> [Document excerpt]
[Start of section]
Reputation: 53
I have a dataframe with a column of strings that are a mix of whole numbers and mixed fractions. I would like to convert column 'y' to floats.
x y z
0 4 Info
1 8 1/2 Info
2 3/4 Info
3 10 Info
4 4 Info
5 6 1/4 Info
The logic I am considering is to split column 'y' by ' ' and '/' to create three separate columns that would look like this.
x base b c z
0 4 0 0 Info
1 8 1 2 Info
2 0 3 4 Info
3 10 0 0 Info
4 4 0 0 Info
5 6 1 4 Info
From here I could
def convertReplace(df):
convert = lambda x: float(x)
df['base'].apply(convert)
df['b'].apply(convert)
df['c'].apply(convert)
decimal = lambda x,y: x/y
try:
df['d'] = decimal(df['b'],df['c'])
df['y'] = df['base'] + df['d']
except:
df['y'] = df['base']
return df
This might work but I can't get the column to split using the method found here.
df = pd.DataFrame(df.y.str.split(' ',1).str.split('/',1).tolist(),columns = ['base','b','c'])
The error says it expects 3 arguments each time when it may be 1, 2, or 3. Even this thread doesn't use multiple separators.
The actual dataframe has over 400k rows. Efficiency would be great but I'm more interested in just getting it done. Is this logic correct or is there a more concise way to do this? Any help is appreciated.
Upvotes: 2
Views: 953
Reputation: 7179
You could try the fractions module. Here's a one-liner:
import fractions
df['y_float'] = df['y'].apply(lambda frac: float(sum([fractions.Fraction(x) for x in frac.split()])))
This gives:
y z y_float
0 4 Info 4.00
1 8 1/2 Info 8.50
2 3/4 Info 0.75
3 10 Info 10.00
4 4 Info 4.00
5 6 1/4 Info 6.25
[EDIT] Corrected version accounting for negative fractions, as well as invalid text:
I realized the above approach would not work for negative fractions, so here is that taken in to account. As it turns out, a one-liner for this would be very tricky!
[End of section]
> [Collected data]
[Start of section]
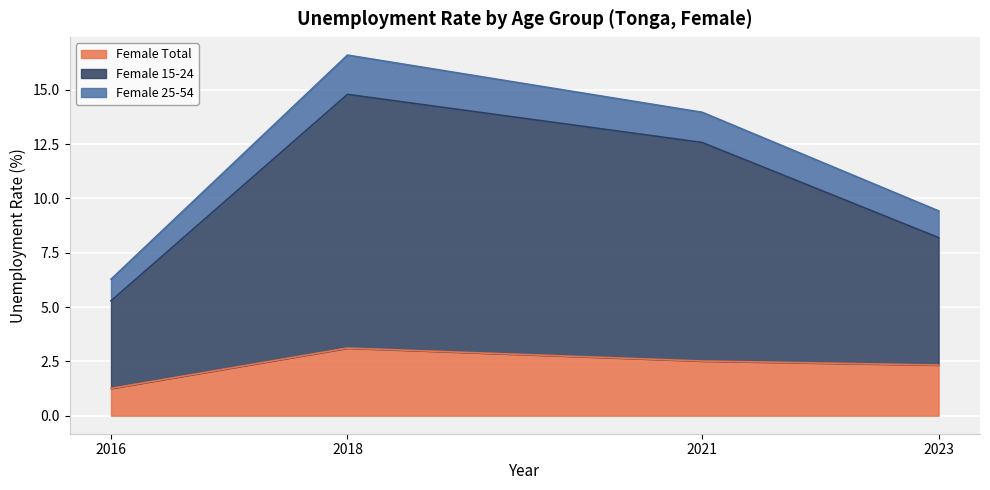

What is the approximate value of Female Total at 2018?

3.1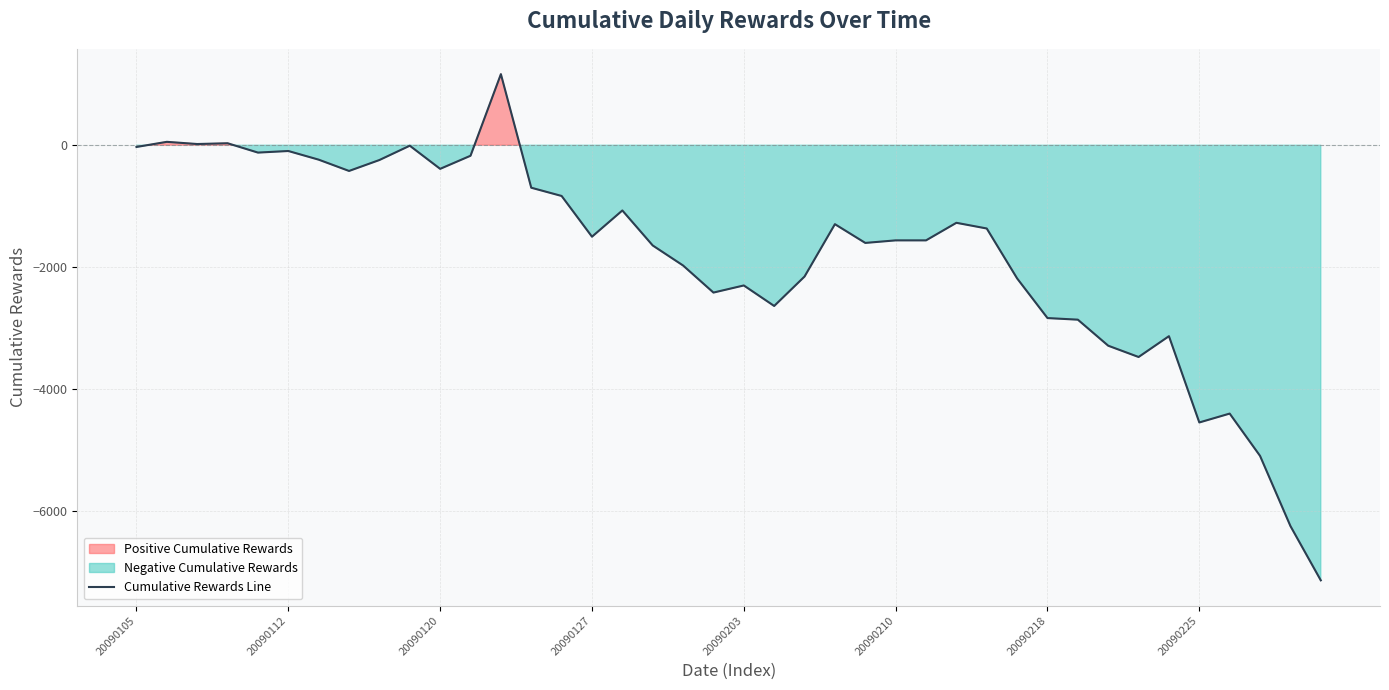

What position from the right is 24?

16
[End of section]
> [Task instructions]
Translate this sentence from the dataframe thread into Spanish: "The error says it expects 3 arguments each time when it may be 1, 2, or 3." The data that comes after the text is separate material.

> [Output of the exercise]
El error dice que espera 3 argumentos cada vez, cuando pueden ser 1, 2 o 3.